▸ **Compito da svolgere**
Riporta le righe seguenti rinominando "CERCA" in "TROVA" e lasciando invariato tutto il resto.

▸ **Dati in esame**

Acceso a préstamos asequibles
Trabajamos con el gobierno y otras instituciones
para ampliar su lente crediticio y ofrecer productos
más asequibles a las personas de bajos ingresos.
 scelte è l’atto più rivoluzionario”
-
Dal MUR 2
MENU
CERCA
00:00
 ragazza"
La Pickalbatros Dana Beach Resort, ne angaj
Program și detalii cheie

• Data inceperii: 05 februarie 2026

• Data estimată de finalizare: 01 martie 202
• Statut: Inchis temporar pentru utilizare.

▸ **Risultato del compito**
Acceso a préstamos asequibles
Trabajamos con el gobierno y otras instituciones
para ampliar su lente crediticio y ofrecer productos
más asequibles a las personas de bajos ingresos.
 scelte è l’atto più rivoluzionario”
-
Dal MUR 2
MENU
TROVA
00:00
 ragazza"
La Pickalbatros Dana Beach Resort, ne angaj
Program și detalii cheie

• Data inceperii: 05 februarie 2026

• Data estimată de finalizare: 01 martie 202
• Statut: Inchis temporar pentru utilizare.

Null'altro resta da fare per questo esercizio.